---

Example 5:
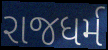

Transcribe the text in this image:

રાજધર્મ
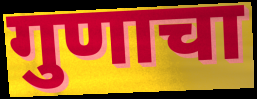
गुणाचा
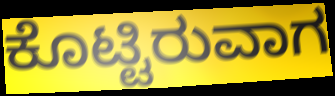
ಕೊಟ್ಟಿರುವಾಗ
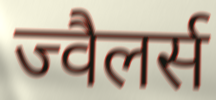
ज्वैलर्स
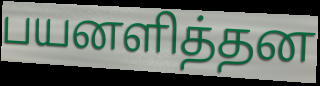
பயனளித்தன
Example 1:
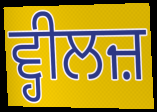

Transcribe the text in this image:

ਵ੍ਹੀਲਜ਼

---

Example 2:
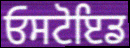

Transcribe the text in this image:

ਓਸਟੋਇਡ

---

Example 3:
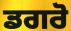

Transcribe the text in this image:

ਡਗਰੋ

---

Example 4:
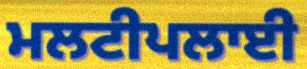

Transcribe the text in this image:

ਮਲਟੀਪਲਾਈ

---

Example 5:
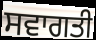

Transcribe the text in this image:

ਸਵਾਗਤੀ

- - - - -

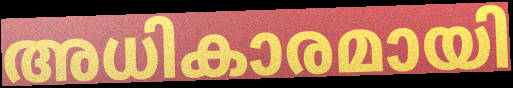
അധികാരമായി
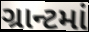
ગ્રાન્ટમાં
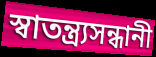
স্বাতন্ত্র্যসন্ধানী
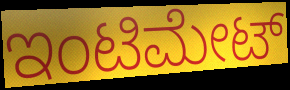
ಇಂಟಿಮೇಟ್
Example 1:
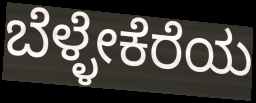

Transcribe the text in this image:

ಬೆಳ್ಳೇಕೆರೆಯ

- - - - -

(TASK)
Please work out how many lines of the listing hold the word "Example" and reply with only that number.

(TASK OUTPUT)
7